Tarea: Transcribe tal cual, del texto sobre los duelos, el fragmento que empieza en "Fernando el Católico" y termina en "en tierra cristiana.".

Texto para leer:

Este tipo de lances, a los que tan aficionado era el Quijote –sobre todo si era con el caballero de la Blanca Luna–, eran costumbre más o menos arraigada desde el siglo XV hasta comienzos del siglo XX. Su origen se remonta a los torneos medievales.
Fernando el Católico no se andaba con remilgos si tenía que atemperar la fiebre por el duelo. Quien se aventurara a pisar el campo de honor corría el riesgo de ir al destierro a las Américas o a galeras. Tampoco estaba bien visto por la Iglesia el combate, fuera en buena lid o de forma clandestina, que también ocurría. Sobre el duelista pesaba siempre la amenaza de muerte eterna, dado que la jerarquía eclesiástica condenaba estos enfrentamientos y prohibía que los caídos sin confesión recibieran sepultura sagrada. La razón es sencilla. Si un duelista se llevaba por delante al contrario, era un asesino; si moría era un suicida, y, como se sabe, los suicidas no tenían derecho a descansar en tierra cristiana.

Registros guardados
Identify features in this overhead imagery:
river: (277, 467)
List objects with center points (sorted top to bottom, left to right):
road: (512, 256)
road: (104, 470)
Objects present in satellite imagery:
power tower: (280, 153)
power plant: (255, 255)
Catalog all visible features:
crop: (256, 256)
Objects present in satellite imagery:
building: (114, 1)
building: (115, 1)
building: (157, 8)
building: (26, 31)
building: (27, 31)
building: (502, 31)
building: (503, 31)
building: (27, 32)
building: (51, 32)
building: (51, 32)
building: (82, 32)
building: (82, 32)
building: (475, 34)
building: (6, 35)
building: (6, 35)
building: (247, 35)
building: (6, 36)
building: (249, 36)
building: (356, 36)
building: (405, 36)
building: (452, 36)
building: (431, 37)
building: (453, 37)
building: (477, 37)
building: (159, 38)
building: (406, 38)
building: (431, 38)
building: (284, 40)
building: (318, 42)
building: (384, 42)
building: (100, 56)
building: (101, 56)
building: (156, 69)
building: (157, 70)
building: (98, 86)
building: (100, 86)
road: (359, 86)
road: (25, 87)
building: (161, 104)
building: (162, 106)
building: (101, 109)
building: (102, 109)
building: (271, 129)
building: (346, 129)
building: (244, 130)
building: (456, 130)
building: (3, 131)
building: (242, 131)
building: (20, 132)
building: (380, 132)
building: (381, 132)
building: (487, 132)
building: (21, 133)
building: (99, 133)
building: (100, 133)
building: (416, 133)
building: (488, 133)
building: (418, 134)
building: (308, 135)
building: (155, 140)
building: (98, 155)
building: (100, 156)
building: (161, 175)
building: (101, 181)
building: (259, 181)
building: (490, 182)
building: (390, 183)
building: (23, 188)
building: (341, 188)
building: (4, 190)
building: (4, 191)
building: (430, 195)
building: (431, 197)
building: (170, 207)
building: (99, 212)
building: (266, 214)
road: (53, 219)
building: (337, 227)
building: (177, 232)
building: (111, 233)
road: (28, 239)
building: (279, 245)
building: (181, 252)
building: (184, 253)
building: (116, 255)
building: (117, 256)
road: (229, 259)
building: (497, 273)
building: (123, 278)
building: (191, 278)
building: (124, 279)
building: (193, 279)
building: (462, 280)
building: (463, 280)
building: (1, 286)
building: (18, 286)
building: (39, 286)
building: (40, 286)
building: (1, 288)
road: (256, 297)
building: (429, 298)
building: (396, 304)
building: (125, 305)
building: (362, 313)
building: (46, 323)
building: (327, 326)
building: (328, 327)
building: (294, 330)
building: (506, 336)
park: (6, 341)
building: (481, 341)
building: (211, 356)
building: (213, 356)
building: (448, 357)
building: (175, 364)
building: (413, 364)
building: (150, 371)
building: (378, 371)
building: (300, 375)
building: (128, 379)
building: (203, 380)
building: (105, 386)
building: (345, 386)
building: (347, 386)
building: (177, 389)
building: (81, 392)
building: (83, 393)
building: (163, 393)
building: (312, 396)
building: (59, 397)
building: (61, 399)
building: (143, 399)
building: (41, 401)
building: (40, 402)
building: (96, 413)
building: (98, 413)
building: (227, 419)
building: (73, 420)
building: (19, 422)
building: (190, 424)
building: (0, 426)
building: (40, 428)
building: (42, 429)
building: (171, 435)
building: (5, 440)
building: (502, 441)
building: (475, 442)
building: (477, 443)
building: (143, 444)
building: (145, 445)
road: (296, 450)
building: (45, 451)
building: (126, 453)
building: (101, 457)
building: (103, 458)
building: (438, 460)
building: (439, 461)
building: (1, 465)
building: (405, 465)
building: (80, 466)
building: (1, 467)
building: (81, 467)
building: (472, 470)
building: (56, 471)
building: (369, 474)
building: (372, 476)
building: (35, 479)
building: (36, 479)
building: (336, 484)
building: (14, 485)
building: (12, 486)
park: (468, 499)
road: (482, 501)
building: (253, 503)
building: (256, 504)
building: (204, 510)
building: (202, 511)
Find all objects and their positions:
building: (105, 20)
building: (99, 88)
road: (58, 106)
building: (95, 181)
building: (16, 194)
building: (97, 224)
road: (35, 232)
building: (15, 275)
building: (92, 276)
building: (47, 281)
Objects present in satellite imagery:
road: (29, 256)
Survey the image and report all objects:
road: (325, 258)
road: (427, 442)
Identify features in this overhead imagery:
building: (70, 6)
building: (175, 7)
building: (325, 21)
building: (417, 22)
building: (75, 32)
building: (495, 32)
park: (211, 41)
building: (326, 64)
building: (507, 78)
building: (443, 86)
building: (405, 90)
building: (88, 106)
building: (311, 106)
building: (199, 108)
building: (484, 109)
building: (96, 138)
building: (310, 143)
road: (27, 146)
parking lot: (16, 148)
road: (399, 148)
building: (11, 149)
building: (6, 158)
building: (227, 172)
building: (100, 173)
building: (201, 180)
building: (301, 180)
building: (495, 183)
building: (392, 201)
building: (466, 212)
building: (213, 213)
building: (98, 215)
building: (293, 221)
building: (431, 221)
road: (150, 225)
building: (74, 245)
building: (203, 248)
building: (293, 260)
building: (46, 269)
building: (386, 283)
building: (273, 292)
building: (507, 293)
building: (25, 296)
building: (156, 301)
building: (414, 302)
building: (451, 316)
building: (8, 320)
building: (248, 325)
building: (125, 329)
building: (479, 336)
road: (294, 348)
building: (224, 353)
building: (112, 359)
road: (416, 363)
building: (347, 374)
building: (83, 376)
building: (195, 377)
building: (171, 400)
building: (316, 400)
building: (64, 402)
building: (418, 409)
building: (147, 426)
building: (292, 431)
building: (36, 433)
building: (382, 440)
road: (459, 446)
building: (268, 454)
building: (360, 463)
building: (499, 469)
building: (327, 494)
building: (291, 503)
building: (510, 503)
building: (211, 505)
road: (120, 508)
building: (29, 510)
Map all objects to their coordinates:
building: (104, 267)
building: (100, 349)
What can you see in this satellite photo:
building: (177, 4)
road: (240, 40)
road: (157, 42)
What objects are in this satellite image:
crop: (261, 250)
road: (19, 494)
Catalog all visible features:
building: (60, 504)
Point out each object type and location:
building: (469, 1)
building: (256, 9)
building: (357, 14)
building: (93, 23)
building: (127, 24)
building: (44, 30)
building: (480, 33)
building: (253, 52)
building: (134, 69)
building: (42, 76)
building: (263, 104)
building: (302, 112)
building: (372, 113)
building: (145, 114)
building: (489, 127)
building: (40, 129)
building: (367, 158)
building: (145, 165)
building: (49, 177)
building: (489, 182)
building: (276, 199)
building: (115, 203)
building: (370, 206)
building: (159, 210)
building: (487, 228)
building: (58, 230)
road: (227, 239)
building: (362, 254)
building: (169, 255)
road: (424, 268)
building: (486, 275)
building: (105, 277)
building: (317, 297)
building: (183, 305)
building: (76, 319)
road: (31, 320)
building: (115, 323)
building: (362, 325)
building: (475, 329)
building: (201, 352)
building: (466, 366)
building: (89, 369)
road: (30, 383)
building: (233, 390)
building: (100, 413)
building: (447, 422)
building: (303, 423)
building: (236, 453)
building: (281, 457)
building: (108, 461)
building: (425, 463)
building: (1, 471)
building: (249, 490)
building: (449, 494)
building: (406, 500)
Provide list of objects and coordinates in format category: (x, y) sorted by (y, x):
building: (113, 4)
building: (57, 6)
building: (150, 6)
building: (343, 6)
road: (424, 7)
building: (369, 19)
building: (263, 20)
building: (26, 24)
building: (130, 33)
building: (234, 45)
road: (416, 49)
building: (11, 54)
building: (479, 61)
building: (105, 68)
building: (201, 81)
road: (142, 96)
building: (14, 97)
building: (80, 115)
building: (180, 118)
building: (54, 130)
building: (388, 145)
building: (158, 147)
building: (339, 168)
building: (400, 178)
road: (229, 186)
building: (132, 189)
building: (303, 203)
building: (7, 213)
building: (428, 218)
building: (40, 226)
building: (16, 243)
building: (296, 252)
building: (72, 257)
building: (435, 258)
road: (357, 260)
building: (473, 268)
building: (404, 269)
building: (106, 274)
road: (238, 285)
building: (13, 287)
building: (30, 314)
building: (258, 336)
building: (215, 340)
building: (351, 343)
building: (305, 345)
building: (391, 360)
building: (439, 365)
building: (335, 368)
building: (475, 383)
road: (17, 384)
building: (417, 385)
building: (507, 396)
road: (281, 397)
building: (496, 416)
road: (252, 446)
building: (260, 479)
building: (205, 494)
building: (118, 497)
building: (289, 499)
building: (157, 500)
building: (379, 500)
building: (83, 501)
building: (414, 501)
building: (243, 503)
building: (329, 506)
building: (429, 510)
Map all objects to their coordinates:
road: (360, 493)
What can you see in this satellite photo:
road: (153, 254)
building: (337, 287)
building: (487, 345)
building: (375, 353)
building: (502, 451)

Ejercicio resuelto:
Fernando el Católico no se andaba con remilgos si tenía que atemperar la fiebre por el duelo. Quien se aventurara a pisar el campo de honor corría el riesgo de ir al destierro a las Américas o a galeras. Tampoco estaba bien visto por la Iglesia el combate, fuera en buena lid o de forma clandestina, que también ocurría. Sobre el duelista pesaba siempre la amenaza de muerte eterna, dado que la jerarquía eclesiástica condenaba estos enfrentamientos y prohibía que los caídos sin confesión recibieran sepultura sagrada. La razón es sencilla. Si un duelista se llevaba por delante al contrario, era un asesino; si moría era un suicida, y, como se sabe, los suicidas no tenían derecho a descansar en tierra cristiana.